The Rock Snob’s Dictionary (David Kamp and Stewart Daly) My daughter gave this to me because I am a truly pedantic, rock snob. Lots of short, obscure minutia that only lunatics like me will appreciate like the organ on Procol Harem’s “Whiter Shade of Pale” was not a Hammond B3 but some other model. I don’t remember the organ model offhand proving that this guide outstrips even my grip on meaningless detail. Total lunacy. I love it!

LZ 75 (Stephen Davis) From the author of Hammer of the Gods (also a must read) the book provides a day-by-day account of Zeppelin’s 1975 Physical Graffiti tour.
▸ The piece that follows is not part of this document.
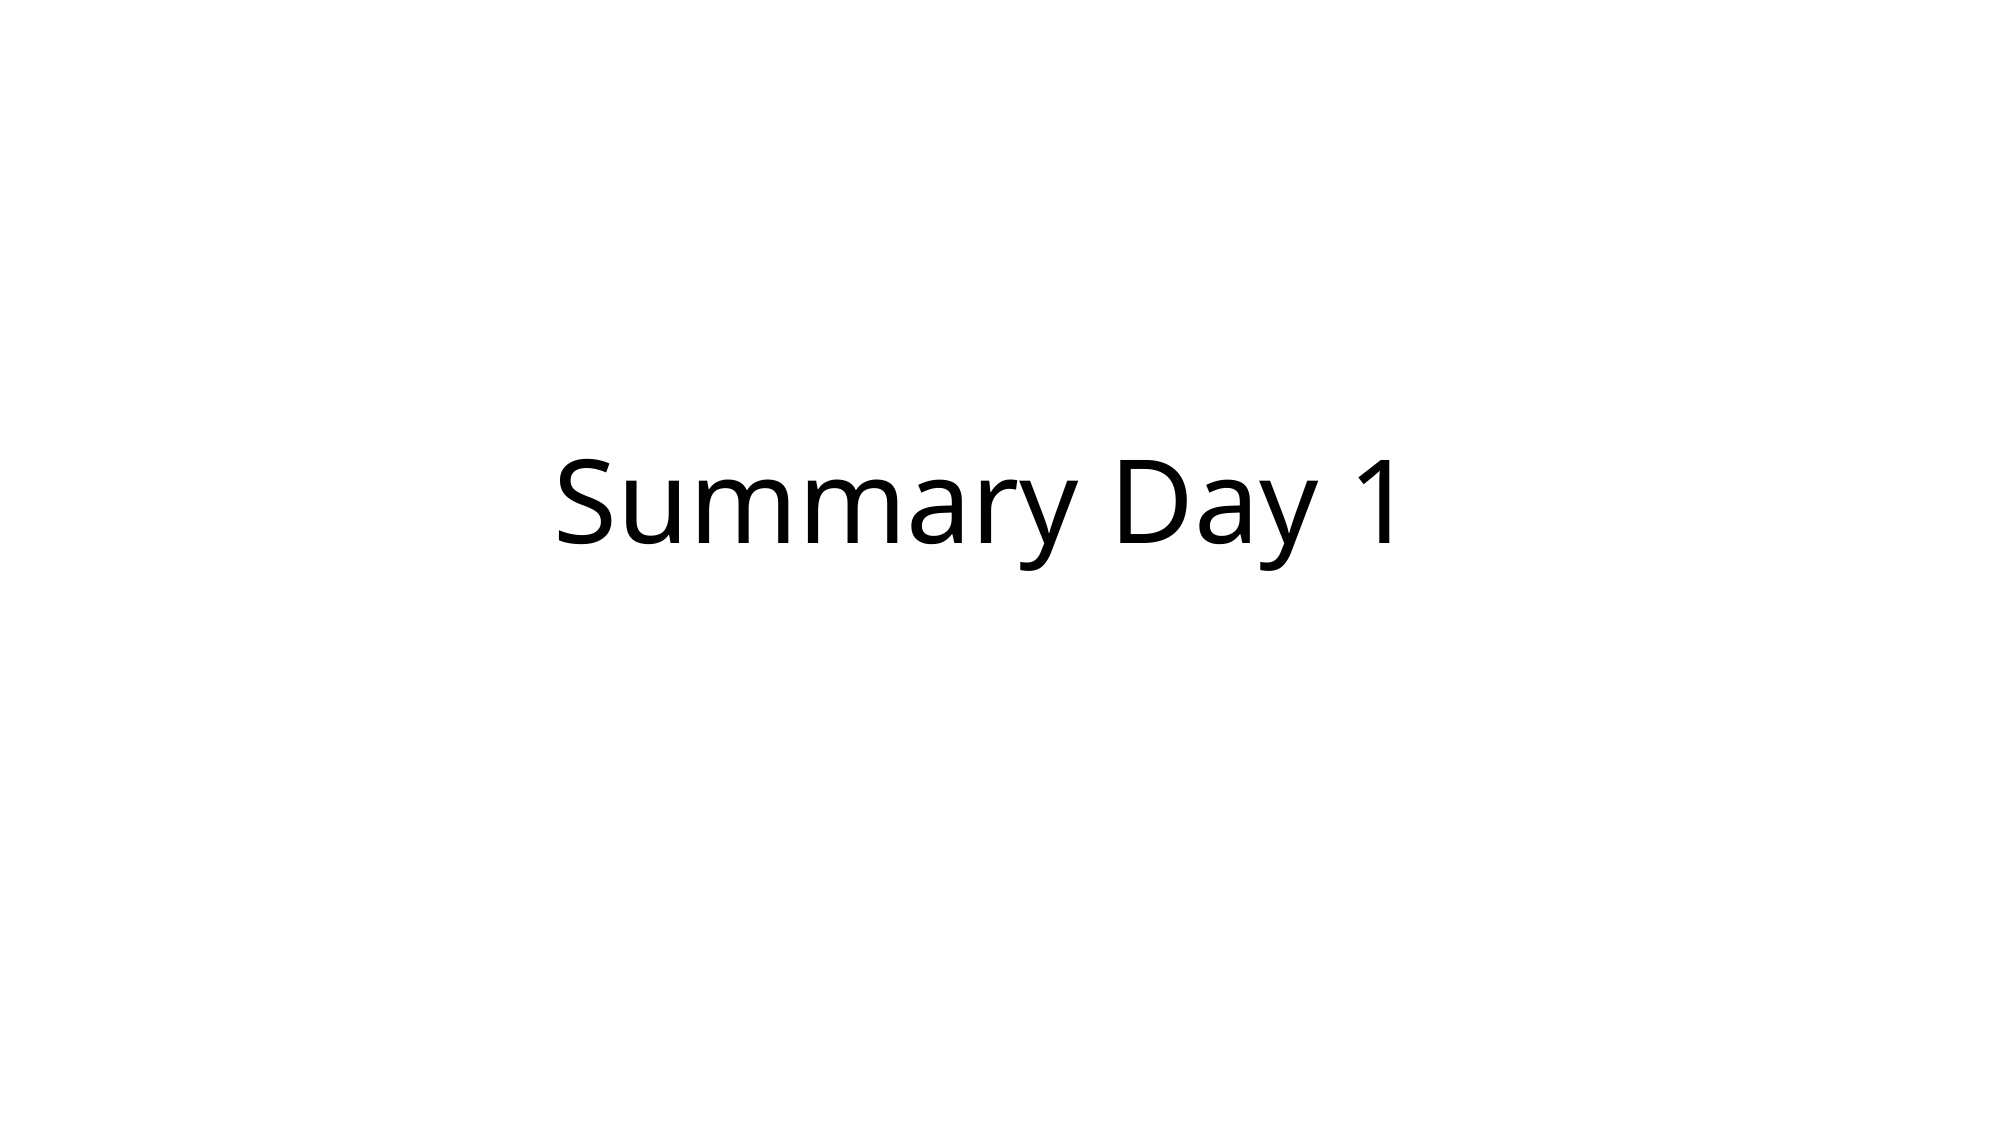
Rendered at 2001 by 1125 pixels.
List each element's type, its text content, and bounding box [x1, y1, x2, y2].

The notes were discovered 30 years after the tour and only recently published. The book paints a picture of the band at its creative and popular zenith with forebodings of the fall to come (e.g., the growing disintegration of John Bonham on the road).

Bumping Into Geniuses (Danny Goldberg) Goldberg’s been in the music business since the 60’s in various jobs (journalist, PR, management…). He was doing PR for Zeppelin during their 1975 tour (see above). He was also involved with everyone from KISS to Stevie Nicks and was involved in the MUSE no nukes concert and film.

STP (Robert Greenfield) Stands for Stones Touring Party and is the author’s firsthand account of the 1972 Exile On Main Street Tour. This is my favorite book about any Stones tour (Lisa Robinson’s series in Rolling Stone covering the Stones 1975 Tour of the Americas is a close second) capturing the action onstage and off. The tour culminates at the Playboy mansion in Chicago and it is probably the tamest section of the book. The Glimmer Twins at their 70’s decadent best. For a deeper dive into this classic album try Exile On Main Street (Bill Janovitz). Janovitz is the guitarist/singer from the Boston band Buffalo Tom and this book is a song-by-song deconstruction of the record.

Psychotic Reactions and Carburetor Dung (Lester Bangs) The title says it all. This is a collection of writings from this infamous and outrageous rock critic. My favorite piece: “James Taylor Marked for Death.” The one and only.

High Fidelity (Nick Hornby) The book that the movie is based on and takes place in London not Chicago. The record store scenes and the philosophy of what makes a great mix tape are classic.

Robert Christgau’s new book has just come out to mixed reviews but he is one of the most  influential rock critics of the past 40 years so this is probably worth checking out. He also has published a series of his reviews by decade that is another way to dip into his work. Also check out the recent book by another of the critical legends, Greil Marcus. I can never get enough of this stuff.

Zappa was mostly right but these books are some of the exceptions to his rule.